A major crackdown on dissent following protests across the Arab world made 2011 the worst year for human rights in China in a decade, a pressure group said on Friday.
Long jail terms, enforced disappearances and torture of dissidents amounted to a “downward spiral” in China’s record, Hong Kong-based Chinese Human Rights Defenders (CHRD) said in its annual report.
The study found more than 3,800 cases of arbitrary detention last year, as well as over 100 cases of individuals tortured specifically because of their rights activism.
“(The crackdown) marked yet another low point in the downward spiral of China’s human rights records, making 2011 the most repressive year since the rights defence movement began in the early 2000s,” said Renee Xia, CHRD’s international director, using a term coined by Chinese activists.

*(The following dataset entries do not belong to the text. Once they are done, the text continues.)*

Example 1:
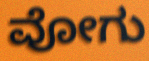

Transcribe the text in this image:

ವೋಗು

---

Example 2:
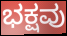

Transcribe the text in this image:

ಭಕ್ಷವು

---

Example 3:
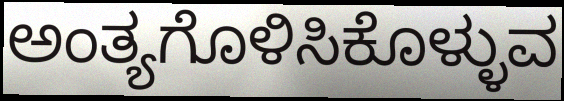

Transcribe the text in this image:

ಅಂತ್ಯಗೊಳಿಸಿಕೊಳ್ಳುವ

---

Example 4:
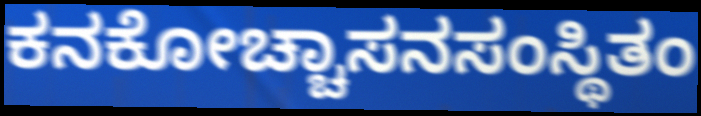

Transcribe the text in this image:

ಕನಕೋಚ್ಚಾಸನಸಂಸ್ಥಿತಂ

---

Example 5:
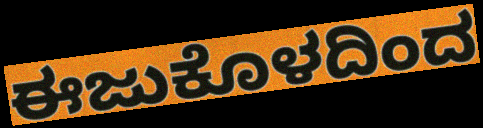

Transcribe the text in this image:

ಈಜುಕೊಳದಿಂದ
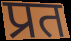
प्रत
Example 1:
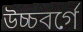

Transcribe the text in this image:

উচ্চবর্গে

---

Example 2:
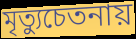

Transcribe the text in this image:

মৃত্যুচেতনায়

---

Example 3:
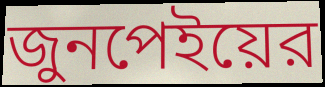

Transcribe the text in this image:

জুনপেইয়ের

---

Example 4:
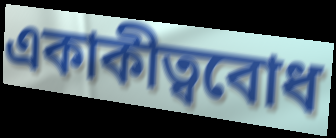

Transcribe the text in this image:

একাকীত্ববোধ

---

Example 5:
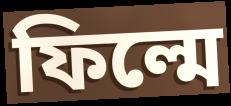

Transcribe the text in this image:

ফিল্মে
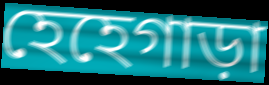
হেহেগাড়া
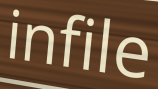
infile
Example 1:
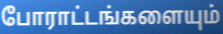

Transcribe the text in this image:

போராட்டங்களையும்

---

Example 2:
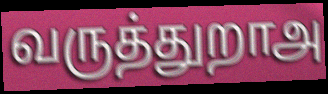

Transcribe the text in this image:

வருத்துறாஅ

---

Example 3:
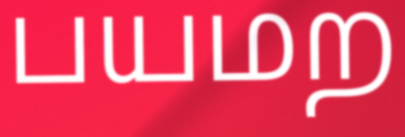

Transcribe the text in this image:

பயமற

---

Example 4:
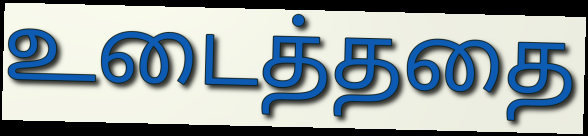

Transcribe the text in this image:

உடைத்ததை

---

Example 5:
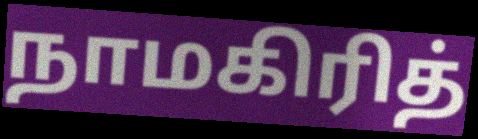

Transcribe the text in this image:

நாமகிரித்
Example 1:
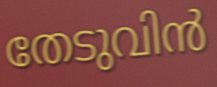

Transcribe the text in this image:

തേടുവിൻ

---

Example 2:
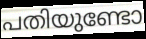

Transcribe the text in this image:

പതിയുണ്ടോ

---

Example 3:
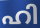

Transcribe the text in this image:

ഹി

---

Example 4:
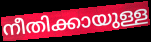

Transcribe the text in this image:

നീതിക്കായുള്ള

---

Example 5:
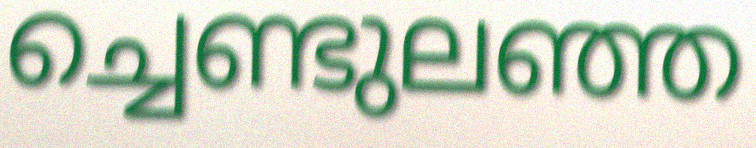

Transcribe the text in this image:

ച്ചെണ്ടുലഞ്ഞ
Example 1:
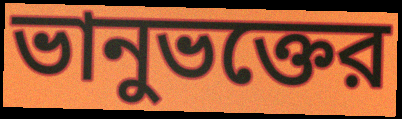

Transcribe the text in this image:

ভানুভক্তের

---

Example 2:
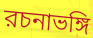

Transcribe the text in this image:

রচনাভঙ্গি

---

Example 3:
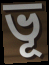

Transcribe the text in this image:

ভূ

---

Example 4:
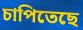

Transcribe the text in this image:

চাপিতেছে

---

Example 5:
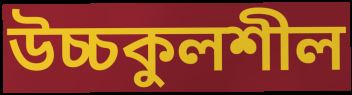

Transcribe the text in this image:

উচ্চকুলশীল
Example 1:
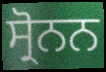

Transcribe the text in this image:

ਸ੍ਰੋਨਨ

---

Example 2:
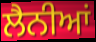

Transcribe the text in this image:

ਲੈਨੀਆਂ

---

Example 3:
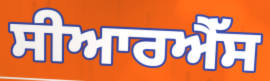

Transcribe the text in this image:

ਸੀਆਰਐੱਸ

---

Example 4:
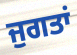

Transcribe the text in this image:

ਜੁਗਤਾਂ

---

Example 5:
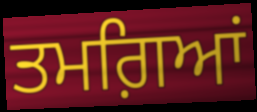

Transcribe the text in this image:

ਤਮਗ਼ਿਆਂ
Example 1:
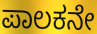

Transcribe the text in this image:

ಪಾಲಕನೇ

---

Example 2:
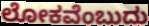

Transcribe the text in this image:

ಲೋಕವೆಂಬುದು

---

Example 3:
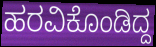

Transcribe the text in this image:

ಹರವಿಕೊಂಡಿದ್ದ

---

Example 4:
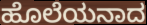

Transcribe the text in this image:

ಹೊಲೆಯನಾದ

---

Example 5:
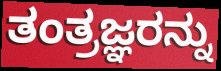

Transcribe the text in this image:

ತಂತ್ರಜ್ಞರನ್ನು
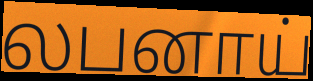
லபனாய்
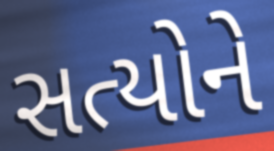
સત્યોને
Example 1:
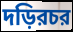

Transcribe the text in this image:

দড়িরচর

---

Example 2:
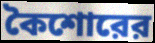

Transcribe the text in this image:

কৈশোরের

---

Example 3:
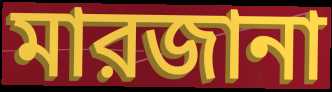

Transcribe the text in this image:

মারজানা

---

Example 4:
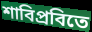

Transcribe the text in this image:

শাবিপ্রবিতে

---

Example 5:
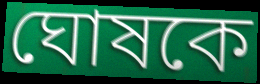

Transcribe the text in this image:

ঘোষকে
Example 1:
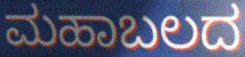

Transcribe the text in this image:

ಮಹಾಬಲದ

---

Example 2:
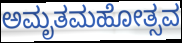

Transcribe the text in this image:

ಅಮೃತಮಹೋತ್ಸವ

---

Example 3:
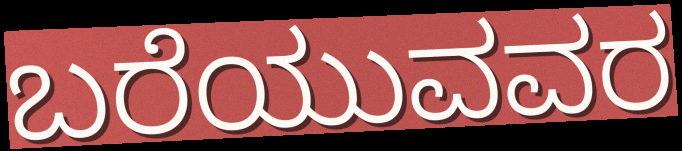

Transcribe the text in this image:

ಬರೆಯುವವರ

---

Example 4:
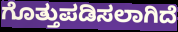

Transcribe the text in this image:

ಗೊತ್ತುಪಡಿಸಲಾಗಿದೆ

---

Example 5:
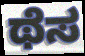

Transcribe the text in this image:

ಥೆಸ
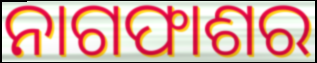
ନାଗଫାଶର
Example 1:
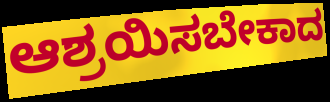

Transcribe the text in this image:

ಆಶ್ರಯಿಸಬೇಕಾದ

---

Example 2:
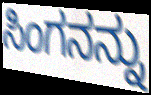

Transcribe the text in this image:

ಸಿಂಗನನ್ನು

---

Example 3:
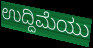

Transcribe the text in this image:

ಉದ್ದಿಮೆಯು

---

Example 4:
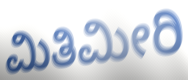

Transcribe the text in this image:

ಮಿತಿಮೀರಿ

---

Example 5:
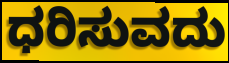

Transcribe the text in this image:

ಧರಿಸುವದು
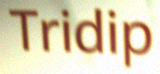
Tridip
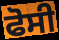
ਫੋਸੀ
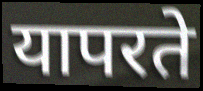
यापरते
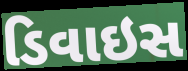
ડિવાઇસ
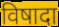
विषादा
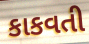
કાકવતી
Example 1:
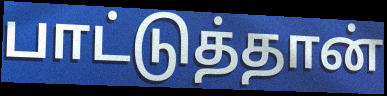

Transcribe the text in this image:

பாட்டுத்தான்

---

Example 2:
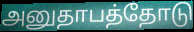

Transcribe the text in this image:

அனுதாபத்தோடு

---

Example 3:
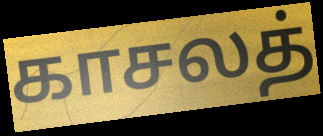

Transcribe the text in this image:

காசலத்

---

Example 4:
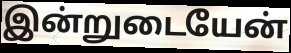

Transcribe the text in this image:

இன்றுடையேன்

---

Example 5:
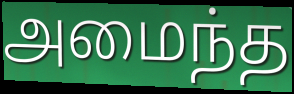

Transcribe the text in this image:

அமைந்த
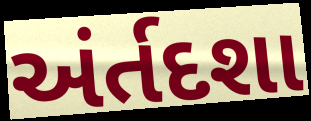
અંર્તદશા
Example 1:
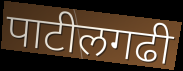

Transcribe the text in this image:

पाटीलगढी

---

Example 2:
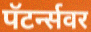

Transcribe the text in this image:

पॅटर्न्सवर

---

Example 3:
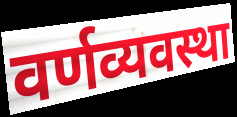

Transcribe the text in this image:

वर्णव्यवस्था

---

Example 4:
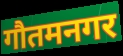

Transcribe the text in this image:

गौतमनगर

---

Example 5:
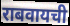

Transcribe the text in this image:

राबवायची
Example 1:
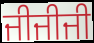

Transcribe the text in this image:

ਜੀਜੀਜੀ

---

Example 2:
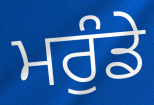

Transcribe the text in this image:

ਮਰੁੰਡੇ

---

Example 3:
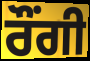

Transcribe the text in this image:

ਰੌਂਗੀ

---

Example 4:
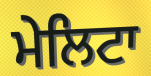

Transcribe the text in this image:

ਮੇਲਿਟਾ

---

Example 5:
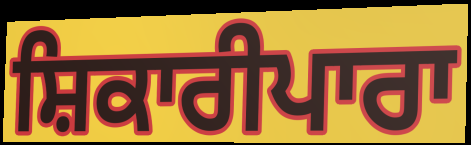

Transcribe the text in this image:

ਸ਼ਿਕਾਰੀਪਾਰਾ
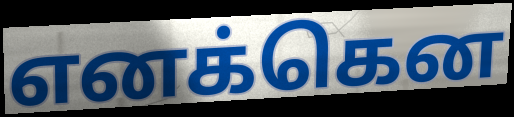
எனக்கென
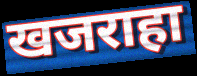
खजराहा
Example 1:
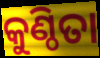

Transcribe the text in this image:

କୁଣ୍ଠିତା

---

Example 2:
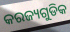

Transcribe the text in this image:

କରଜ୍ୟଗୁଡିକ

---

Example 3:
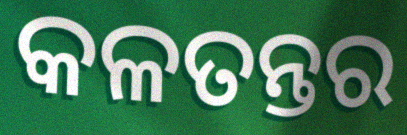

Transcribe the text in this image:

କଳତନ୍ତର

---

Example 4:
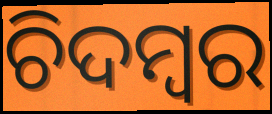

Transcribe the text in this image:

ଚିଦମ୍ବର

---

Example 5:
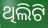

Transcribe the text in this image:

ଥିଲିଟି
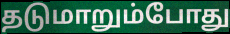
தடுமாறும்போது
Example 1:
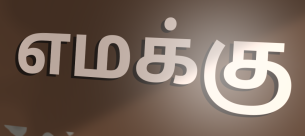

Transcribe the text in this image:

எமக்கு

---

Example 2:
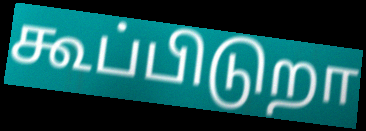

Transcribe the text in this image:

கூப்பிடுறா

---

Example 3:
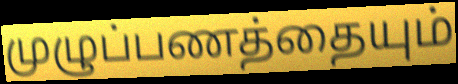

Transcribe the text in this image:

முழுப்பணத்தையும்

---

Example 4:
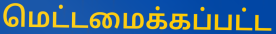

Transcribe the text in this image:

மெட்டமைக்கப்பட்ட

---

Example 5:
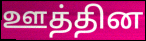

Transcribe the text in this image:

ஊத்தின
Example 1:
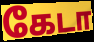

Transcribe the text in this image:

கேடா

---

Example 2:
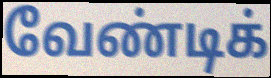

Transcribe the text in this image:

வேண்டிக்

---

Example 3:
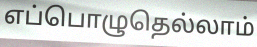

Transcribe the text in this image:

எப்பொழுதெல்லாம்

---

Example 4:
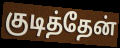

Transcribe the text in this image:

குடித்தேன்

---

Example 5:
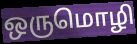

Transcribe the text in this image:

ஒருமொழி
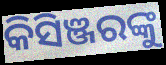
କିସିଞ୍ଜରଙ୍କୁ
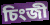
চিংজী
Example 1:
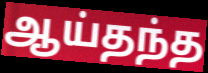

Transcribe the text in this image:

ஆய்தந்த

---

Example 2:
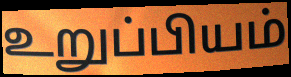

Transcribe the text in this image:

உறுப்பியம்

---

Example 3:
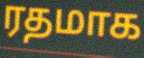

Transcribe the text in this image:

ரதமாக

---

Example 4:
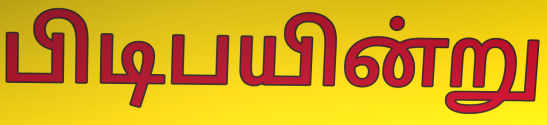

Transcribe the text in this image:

பிடிபயின்று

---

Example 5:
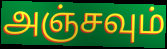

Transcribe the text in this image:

அஞ்சவும்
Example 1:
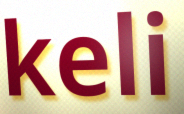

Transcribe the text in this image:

keli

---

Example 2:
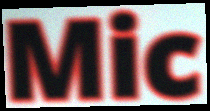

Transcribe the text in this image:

Mic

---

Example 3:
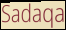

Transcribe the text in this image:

Sadaqa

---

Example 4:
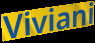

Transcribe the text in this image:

Viviani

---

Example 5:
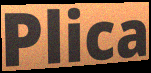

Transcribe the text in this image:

Plica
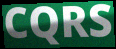
CQRS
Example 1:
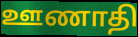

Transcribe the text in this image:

ஊணாதி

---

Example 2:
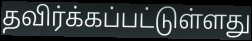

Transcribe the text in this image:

தவிர்க்கப்பட்டுள்ளது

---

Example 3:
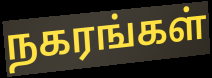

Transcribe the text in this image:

நகரங்கள்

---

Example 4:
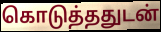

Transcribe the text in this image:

கொடுத்ததுடன்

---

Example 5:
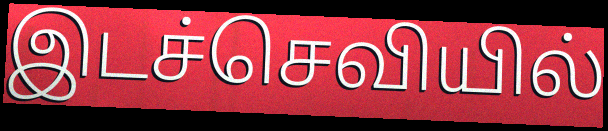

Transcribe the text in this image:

இடச்செவியில்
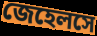
জেহেলসে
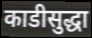
काडीसुद्धा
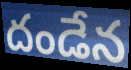
దండేన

The group said it was particularly alarmed by the “widespread use of extralegal detention and enforced disappearance”. “The crackdown impacted not only the individual activists, but also menacingly conveyed a warning to the ordinary Chinese citizens: anyone who challenges the government will be punished,” it said.
CHRD said one of the most alarming developments last year was the use of “enforced” disappearances, in which at least two dozen activists were taken by authorities and held for long periods of time in secret locations.
The internationally renowned artist Ai Weiwei was among several dissidents to be taken to unknown locations — known as “black jails” — and held for months without charge during the crackdown on government critics last year.
Other high-profile cases of enforced disappearance included three well-known rights lawyers, Teng Biao, Jiang Tianyong and Tang Jitian, who were held for several months before being released.
All three were previously treated with relative tolerance and CHRD said their lengthy detentions showed the heightened crackdown last year.
China had planned to make it legal to detain criminal suspects for up to six months in secret locations as part of changes to the country’s criminal law, which is being debated by lawmakers ahead of a vote expected next week.
Proposed amendments to the law included a clause that allowed police to hold people suspected of terrorism or endangering national security in secret locations without notifying their families.
But on Thursday it emerged that China has abandoned those controversial plans following a public outcry.
Other activists were given unusually long jail sentences last year for subversion — a charge rights groups say is often used to jail government critics.
Longtime dissidents Chen Wei and Chen Xi were imprisoned for nine and 10 years respectively at the end of December for subversion.
Rights groups said both men had signed Charter 08, a bold manifesto for democracy co-authored by Liu Xiaobo, the 2010 Nobel Peace Prize winner who was jailed for 11 years for subversion on Christmas Day 2009.
“Lengthy prison sentences handed out in 2011, like the use of enforced disappearance against high-profile activists, appear to be intended to normalise what has previously been rare or exceptional,” said CHRD.
Moves by authorities to make hundreds of millions of Internet users use their real names when registering for weibos – microblogs similar to Twitter – was another disturbing development aimed at silencing government critics, it said. “This measure is probably one of the most effective yet in reining in the power of microblogs to expose rights abuses and put pressure on the authorities,” it said.